Monday, October 24, 2011

Roasted Garlic & Chive Mashed Potatoes

I can't tell you the last time that I made mashed potatoes.  For the past two or three years I've served potato gratins for Thanksgiving and so it has been awhile.  Growing up my mom was the expert on mashed potato making and my sister and I lived in fear of making lumpy mashed potatoes, seriously...:-)  According to my mom, there is a process for making creamy mashers and if you don't get the first several steps right you are doomed for failure.

Well, mom would be quite disappointed if she knew that my mashed potatoes were a little lumpy because I do not own a food mill, potato ricer, or even a potato masher, and I had to use a small pastry cutter to mash five pounds of potatoes!  Quite the chore...Of course, the flavor of the potatoes made up for the texture and I actually prefer a little texture anyways.  If mashed potatoes are too smooth it kind of reminds me of a school cafeteria and the scoops of potatoes they used to dish out...not a good memory!  


5 lbs russet potatoes, peeled and diced into 3" large chunks
1/4 cup Earth Balance Buttery Sticks
2 large heads of garlic, roasted, pureed
2 cups cashew cream (more or less depending on desired consistency), heated
1 bunch fresh chives, minced
Kosher salt and black pepper to taste

Mashed Potatoes 101:
  • Always use russet potatoes, never boiling potatoes, unless of course you are making "smashed potatoes".
  • Cut potatoes in even chunks so that they cook evenly.
  • Always start the potatoes in plenty of cold, salted water.
  • Never overcook the potatoes or they will become waterlogged.  You want them to be cooked through, but still be firm.  I cooked my potatoes about 25 minutes.  Test after 15-20 minutes of cooking time.
  • Drain potatoes really well and run through a food mill or potato ricer while still hot.
  • Once potatoes are completely smooth, stir in room temperature butter.
  • Next, add heated garlic cream mixture and then add the remaining cream a little at a time until you reach the desired consistency.
  • Stir in herbs and salt and pepper to taste.
  • Serve immediately, or keep potatoes warm until ready to use by tenting with aluminum foil and placing over a pot of barely simmering water.
Cashew Cream:
  • Soak 1 cup of cashews for a minimum of four hours or overnight in filtered water.
  • Drain water and place cashews in a blender, along with 3 cups filtered water and blend until smooth, about four minutes on high.
  • If you have a high-speed blender such as a Vita-Mix then you don't need to strain; otherwise, strain and set aside.  You will need about 2 and 1/4 cups for the recipe.
  • Note:  Cashew cream/milk works the best for mashed potatoes because of the high-fat content.  You can also use a full-fat plain soy, but I find that it gives a strange taste and color to the potatoes.  I do not recommend using almond or rice milk as a substitute.
Roasted Garlic:
  • Preheat oven to 350 degrees.
  • Cut the tops off of two large heads of garlic and drizzle with olive oil, salt and pepper.
  • Wrap in aluminum foil and bake for one hour until soft.
  • Remove from oven and let cool before squeezing out tender cloves.
  • Place cloves in a blender with 1 cup of cashew cream/milk and blend until smooth.
  • Remove from blender and set aside.


  1. I made these this weekend and they are the best darn mashed potatoes I think I've ever had! Plan to post about it on my blog this week! Thanks for a great recipe!

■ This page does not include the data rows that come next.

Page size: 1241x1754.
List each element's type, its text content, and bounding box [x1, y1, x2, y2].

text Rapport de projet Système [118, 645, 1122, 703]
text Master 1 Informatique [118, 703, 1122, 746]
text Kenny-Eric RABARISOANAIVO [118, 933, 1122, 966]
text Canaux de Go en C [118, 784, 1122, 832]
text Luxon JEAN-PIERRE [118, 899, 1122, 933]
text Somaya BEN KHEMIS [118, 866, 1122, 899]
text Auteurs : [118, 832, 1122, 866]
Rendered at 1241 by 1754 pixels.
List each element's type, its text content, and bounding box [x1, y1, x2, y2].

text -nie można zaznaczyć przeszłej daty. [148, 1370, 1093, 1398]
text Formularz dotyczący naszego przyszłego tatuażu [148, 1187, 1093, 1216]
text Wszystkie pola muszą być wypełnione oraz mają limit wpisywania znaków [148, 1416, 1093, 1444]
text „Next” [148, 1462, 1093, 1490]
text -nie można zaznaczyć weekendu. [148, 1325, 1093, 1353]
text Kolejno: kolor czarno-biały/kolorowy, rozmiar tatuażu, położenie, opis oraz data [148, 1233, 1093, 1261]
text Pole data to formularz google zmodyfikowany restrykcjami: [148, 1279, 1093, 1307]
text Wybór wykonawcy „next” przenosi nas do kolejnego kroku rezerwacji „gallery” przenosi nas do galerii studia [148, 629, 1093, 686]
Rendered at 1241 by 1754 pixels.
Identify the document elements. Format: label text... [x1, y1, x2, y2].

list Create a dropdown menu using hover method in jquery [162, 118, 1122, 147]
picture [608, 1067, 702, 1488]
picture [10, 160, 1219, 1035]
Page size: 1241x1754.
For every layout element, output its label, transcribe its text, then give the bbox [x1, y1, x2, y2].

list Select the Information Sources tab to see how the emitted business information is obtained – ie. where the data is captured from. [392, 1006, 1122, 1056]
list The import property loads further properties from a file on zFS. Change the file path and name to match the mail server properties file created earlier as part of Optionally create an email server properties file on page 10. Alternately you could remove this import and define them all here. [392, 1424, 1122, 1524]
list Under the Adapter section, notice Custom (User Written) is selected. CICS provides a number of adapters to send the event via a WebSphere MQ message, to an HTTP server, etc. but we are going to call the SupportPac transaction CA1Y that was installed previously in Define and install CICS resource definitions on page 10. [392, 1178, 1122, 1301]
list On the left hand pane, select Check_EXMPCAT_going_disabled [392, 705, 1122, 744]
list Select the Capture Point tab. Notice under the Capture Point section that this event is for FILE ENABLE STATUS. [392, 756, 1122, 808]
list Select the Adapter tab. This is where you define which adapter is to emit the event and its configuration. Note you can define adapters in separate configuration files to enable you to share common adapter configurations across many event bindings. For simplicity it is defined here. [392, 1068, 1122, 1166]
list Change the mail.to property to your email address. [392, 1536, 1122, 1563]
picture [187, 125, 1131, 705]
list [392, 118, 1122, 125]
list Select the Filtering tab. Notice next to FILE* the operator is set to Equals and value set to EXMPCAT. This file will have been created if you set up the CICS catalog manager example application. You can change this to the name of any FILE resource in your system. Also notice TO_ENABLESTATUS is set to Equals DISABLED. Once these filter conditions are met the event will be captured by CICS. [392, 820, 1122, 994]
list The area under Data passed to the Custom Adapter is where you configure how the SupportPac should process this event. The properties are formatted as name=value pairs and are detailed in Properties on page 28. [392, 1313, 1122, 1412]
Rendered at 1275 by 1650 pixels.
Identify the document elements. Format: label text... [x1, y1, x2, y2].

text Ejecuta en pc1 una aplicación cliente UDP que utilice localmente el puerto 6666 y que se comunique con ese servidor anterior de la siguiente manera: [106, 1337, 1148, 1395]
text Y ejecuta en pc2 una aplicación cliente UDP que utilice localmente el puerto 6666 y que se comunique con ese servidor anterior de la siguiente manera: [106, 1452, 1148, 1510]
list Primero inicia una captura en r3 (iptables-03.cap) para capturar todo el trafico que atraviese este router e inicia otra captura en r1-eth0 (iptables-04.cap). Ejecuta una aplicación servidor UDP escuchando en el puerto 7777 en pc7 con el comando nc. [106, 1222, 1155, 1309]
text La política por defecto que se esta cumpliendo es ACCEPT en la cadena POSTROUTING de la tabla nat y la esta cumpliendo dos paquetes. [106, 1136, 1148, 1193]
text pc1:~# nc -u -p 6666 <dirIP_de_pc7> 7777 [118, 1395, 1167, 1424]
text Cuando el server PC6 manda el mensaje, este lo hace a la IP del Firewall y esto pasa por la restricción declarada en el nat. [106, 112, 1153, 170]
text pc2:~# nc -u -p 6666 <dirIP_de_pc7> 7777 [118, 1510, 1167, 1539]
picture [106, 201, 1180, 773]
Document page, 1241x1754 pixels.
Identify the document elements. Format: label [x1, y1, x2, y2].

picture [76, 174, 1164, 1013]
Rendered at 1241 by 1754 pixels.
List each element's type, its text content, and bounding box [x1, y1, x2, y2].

  2. I am trying these for sure! Chives for green onions? What do you think?

  3. Homefryes,
    I'm gland that you really liked the mashed potatoes--my husband loved them as well and I will definitely be serving them for Thanksgiving. Thanks for sharing your experience on your blog!

  4. Amy,
    I would not substitute green onions or scallions for the chives. Green onions will overpower the other flavors. The chives have a subtle onion-garlic flavor and work well with the roasted garlic. So definitely use the chives and let me know how you like them!